One BO I worked for, after seeing several colts with legs stuck in bar grills, would never again send a colt to a race track where the stalls had grills.
Our barn had solid wood sides and the new barn we built later had solid bottoms and expanded metal tops.
While those kinds of accidents are rare, why see how long we are lucky?
Better avoid those kinds of stalls, if you can do so.
I know someone that added chain link fence to grill stall divisions where the bars were too far apart.
The down side, some horses learned to run their teeth along the chain link when nervous, like right before feeding.
I agree, horses are an accident waiting to happen.
Oh wow, how scary with the metal bars! I had a very similar experience in November with my mare. She disliked her neighbor mare very much and kicked at her through the middle stall wall, which is just 2x10 boards with a small gap(less than 2") in between. She must have kicked at just the right angle for her hoof to slide completely through between the top two boards, which are about 4-4.5' off the ground. I found her when I went to feed in the morning, lord knows how long she had been like that! She had been walking from side to side, sliding her leg between the boards, so there was blood dripping down the wall! I found the Sawzall and a fresh battery and cut her free, but I was sure she had broken something. She didn't break anything, but the wound is still healing(though much smaller) and she is not sound. Still a lot of swelling from the hock down. She is due to foal in April, so she will have a lot more time off, hopefully she will at least be sound enough to walk around on eventually.

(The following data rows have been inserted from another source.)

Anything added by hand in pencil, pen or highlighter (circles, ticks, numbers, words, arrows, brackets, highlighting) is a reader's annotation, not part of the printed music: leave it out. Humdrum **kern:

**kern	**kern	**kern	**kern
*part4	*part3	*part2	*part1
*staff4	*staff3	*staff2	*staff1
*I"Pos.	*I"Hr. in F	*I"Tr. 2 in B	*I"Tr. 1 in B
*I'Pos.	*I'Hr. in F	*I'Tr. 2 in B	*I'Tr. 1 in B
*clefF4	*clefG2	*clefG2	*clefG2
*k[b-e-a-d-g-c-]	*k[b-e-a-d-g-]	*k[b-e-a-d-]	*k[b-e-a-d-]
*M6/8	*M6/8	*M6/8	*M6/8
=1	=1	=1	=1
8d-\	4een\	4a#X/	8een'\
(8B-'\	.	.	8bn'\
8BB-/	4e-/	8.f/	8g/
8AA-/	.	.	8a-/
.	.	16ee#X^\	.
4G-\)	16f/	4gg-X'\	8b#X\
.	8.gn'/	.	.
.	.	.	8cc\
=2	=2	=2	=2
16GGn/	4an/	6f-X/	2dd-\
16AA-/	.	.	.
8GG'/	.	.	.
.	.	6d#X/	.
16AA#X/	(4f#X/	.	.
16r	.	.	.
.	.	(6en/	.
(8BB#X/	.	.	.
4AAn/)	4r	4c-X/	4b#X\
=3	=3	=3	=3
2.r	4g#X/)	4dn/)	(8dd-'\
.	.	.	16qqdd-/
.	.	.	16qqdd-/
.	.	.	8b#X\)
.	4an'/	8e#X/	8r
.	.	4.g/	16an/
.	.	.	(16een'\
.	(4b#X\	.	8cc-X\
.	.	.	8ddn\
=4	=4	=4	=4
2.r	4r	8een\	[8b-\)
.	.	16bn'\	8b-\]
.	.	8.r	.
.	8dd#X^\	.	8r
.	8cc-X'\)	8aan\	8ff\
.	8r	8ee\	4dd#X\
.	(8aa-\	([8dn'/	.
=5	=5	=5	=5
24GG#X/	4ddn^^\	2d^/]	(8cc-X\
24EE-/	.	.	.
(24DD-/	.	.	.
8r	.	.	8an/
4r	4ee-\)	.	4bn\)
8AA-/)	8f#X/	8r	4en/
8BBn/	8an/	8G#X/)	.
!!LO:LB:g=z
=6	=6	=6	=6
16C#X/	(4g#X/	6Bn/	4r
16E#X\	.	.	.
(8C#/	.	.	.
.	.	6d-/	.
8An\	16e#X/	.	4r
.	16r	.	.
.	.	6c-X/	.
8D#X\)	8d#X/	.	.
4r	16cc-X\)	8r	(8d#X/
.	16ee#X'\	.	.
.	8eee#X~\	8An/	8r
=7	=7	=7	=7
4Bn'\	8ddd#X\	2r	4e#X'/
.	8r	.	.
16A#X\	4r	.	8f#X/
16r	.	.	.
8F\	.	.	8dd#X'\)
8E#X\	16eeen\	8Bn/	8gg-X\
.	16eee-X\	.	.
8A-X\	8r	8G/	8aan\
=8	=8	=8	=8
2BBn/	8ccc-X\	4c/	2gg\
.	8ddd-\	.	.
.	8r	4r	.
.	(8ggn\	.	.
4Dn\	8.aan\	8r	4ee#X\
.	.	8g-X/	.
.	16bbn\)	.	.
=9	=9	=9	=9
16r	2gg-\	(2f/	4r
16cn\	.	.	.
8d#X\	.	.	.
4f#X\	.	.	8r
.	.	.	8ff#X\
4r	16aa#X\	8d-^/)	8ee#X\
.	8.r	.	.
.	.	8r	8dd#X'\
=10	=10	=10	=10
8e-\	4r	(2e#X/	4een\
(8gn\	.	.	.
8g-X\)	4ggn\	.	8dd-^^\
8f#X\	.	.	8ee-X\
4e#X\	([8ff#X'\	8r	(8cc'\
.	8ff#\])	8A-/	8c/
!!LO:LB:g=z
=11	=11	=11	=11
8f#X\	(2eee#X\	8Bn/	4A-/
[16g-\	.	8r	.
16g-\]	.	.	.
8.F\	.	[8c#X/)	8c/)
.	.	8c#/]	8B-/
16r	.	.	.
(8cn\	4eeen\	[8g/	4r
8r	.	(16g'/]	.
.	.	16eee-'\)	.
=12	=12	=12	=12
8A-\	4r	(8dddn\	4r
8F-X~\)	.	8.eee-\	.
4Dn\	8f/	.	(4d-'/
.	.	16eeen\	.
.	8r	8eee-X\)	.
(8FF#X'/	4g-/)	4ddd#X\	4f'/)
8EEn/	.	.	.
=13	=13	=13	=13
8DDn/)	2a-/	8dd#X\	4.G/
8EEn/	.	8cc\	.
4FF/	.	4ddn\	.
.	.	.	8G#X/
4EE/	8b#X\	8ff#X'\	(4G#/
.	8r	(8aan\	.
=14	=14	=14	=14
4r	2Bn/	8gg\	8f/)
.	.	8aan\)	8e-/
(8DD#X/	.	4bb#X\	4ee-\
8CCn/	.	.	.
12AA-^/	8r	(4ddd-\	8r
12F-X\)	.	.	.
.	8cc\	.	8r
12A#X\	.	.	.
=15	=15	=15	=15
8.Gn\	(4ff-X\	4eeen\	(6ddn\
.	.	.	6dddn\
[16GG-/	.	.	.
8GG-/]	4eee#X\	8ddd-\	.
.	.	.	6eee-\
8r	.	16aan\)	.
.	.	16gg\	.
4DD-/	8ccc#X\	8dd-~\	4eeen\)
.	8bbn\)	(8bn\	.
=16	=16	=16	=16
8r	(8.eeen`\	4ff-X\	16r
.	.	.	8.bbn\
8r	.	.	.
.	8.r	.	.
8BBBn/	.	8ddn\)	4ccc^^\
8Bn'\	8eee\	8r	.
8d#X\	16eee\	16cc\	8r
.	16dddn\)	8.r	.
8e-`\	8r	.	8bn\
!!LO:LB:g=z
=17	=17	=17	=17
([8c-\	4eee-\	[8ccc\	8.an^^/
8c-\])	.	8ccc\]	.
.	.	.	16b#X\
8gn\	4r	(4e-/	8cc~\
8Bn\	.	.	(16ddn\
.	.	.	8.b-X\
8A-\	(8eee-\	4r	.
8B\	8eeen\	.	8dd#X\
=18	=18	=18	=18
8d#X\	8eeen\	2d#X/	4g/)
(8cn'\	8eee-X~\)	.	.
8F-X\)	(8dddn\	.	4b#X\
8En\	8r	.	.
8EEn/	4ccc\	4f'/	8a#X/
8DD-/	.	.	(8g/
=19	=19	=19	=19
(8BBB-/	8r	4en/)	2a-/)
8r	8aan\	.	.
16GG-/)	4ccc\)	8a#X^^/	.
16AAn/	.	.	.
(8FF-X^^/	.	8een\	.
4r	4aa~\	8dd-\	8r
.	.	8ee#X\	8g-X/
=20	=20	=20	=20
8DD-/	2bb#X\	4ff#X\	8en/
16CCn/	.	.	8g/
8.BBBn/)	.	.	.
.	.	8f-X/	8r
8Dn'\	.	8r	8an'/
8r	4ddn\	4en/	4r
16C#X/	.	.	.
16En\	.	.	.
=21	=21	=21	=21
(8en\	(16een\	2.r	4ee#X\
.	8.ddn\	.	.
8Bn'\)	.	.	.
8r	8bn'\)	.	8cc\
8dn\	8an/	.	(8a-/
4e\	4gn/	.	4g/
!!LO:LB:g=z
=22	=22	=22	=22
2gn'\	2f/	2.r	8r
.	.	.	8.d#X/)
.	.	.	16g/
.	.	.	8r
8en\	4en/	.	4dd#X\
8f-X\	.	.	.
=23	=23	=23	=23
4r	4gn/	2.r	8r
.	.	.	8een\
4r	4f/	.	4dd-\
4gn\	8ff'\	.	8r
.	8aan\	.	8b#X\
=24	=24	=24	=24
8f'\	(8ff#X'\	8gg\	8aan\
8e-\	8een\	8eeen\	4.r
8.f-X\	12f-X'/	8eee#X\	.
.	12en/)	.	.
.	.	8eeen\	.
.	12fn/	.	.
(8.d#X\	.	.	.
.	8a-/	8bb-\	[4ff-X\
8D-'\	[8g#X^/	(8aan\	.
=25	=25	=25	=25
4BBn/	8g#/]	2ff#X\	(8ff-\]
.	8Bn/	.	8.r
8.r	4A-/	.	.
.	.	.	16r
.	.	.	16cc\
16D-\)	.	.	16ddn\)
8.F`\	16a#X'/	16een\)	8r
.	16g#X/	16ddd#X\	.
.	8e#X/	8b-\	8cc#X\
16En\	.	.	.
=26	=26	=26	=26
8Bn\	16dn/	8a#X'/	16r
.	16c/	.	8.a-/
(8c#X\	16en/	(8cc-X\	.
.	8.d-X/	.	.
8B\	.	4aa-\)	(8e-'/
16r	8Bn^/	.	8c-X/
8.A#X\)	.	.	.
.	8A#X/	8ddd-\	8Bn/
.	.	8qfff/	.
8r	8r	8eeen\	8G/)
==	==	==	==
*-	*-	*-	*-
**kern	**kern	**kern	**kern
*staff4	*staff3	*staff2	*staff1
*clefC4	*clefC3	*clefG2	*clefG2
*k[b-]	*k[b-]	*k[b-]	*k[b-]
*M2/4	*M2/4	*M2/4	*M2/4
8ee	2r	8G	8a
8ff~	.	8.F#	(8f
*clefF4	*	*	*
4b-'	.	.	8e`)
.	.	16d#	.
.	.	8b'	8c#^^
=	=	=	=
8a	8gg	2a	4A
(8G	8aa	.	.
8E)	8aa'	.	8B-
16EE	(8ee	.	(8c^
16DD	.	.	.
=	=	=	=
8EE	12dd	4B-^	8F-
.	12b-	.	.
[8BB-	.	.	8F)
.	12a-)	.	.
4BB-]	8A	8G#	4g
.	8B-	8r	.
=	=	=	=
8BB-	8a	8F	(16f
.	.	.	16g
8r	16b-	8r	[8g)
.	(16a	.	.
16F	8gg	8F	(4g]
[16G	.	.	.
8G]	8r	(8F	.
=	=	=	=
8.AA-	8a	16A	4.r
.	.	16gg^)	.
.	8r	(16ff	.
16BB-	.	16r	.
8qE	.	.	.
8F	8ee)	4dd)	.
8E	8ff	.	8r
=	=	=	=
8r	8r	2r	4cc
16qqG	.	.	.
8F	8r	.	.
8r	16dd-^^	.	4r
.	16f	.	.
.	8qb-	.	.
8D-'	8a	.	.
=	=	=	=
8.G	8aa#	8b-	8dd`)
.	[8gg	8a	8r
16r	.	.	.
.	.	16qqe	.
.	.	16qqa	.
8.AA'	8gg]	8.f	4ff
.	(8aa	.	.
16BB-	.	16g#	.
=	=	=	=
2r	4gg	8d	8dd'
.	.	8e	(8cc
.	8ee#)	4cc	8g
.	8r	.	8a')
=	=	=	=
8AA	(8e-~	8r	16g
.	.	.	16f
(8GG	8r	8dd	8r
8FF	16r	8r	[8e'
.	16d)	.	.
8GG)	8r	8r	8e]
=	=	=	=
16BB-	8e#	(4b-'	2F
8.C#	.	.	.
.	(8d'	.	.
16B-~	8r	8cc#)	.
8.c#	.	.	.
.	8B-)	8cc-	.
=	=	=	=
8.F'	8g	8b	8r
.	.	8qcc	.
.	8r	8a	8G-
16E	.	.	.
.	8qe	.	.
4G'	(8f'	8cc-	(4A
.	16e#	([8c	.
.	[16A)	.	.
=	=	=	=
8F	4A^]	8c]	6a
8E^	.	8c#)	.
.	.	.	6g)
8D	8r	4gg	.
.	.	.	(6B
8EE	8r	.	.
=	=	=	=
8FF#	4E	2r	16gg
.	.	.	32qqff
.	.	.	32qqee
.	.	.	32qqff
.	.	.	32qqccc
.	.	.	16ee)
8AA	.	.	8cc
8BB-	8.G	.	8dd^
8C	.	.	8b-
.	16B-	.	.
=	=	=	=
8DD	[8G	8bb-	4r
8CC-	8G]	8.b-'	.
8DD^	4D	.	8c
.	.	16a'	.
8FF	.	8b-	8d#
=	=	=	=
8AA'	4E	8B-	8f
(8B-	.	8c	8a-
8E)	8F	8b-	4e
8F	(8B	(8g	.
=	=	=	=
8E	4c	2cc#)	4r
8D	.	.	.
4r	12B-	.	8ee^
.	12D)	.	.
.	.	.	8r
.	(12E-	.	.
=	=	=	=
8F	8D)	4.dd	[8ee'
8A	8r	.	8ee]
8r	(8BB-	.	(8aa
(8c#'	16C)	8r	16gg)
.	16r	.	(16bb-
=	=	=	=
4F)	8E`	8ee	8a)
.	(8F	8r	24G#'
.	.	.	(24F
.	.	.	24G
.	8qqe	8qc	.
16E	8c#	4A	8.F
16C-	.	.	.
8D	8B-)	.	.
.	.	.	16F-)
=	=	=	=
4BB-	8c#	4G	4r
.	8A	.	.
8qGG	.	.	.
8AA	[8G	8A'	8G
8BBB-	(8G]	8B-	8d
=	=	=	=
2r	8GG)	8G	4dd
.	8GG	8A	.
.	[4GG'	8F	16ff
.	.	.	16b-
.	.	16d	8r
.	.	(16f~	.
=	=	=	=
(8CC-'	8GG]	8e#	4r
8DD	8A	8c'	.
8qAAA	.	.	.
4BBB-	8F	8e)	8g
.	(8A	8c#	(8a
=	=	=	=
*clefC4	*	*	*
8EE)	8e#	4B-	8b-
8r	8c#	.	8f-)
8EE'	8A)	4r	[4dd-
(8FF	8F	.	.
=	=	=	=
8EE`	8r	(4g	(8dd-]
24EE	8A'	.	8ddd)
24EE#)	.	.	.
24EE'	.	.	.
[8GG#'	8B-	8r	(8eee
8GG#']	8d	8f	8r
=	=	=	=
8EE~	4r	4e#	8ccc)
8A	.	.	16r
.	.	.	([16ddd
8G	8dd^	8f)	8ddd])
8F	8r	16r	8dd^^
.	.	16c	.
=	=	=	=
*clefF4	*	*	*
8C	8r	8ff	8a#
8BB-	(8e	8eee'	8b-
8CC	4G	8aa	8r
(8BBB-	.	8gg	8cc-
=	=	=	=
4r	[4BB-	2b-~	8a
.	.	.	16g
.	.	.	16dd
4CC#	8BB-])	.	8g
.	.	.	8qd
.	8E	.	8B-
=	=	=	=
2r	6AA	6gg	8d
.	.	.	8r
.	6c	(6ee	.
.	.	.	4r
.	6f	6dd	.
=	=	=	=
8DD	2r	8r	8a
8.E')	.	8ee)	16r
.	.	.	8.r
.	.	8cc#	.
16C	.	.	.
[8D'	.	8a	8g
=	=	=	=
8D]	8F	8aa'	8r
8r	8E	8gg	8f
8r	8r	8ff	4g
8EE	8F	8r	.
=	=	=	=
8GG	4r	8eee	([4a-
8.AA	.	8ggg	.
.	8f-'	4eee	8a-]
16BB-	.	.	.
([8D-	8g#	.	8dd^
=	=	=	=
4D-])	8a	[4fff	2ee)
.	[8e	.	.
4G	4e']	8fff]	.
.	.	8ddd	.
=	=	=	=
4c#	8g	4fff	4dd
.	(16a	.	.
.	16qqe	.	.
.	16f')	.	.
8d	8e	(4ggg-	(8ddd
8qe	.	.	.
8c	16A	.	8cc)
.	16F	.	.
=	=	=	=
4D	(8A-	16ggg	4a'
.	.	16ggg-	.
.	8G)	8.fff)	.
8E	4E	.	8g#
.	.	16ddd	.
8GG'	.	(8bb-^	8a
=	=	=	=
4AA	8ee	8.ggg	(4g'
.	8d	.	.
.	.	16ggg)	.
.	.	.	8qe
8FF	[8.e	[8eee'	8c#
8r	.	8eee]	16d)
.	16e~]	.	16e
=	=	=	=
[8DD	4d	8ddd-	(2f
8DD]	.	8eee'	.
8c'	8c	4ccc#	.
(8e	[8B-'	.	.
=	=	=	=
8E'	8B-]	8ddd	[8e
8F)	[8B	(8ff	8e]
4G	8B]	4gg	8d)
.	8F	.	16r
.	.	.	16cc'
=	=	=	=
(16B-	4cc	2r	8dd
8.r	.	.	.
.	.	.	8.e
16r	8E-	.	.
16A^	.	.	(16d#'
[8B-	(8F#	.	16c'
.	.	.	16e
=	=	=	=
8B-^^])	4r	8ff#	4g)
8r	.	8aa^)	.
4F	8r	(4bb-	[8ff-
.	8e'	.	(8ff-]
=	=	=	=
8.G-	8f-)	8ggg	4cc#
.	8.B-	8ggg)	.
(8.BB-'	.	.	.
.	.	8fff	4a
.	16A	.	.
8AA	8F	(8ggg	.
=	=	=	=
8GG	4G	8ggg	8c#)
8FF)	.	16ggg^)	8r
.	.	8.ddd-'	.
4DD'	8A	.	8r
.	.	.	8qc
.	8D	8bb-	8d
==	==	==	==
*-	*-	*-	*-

Some of the lovely pics early on: http://www.facebook.com/album.php?id...484&aid=174113
Oh, and did I mention the mare she hated so much was leaving THAT day! Uggh! Stalls are being revamped with plywood lining the inside of the board walls, and middle wall will be coming down shortly to make a foaling stall anyway. And now she has a quiet gelding neighbor that does not bother her majesty.
Hope your horse has a better recovery than my mare.
"A horseman or horsewoman must have only one thing (and each in his own way): a passionate, obsessive love for the horse. Nothing more." George H. Morris
Jingles to your mare. I swear, horses were born to commit suicide.
My gelding got cast upside down recently (he's on Month 10 of stall rest) and his hooves were dangerously close to those stall bars. Same setup as yours. It made me think about having a finer mesh to line it. But then the horses would find other creative ways to main and kill themselves.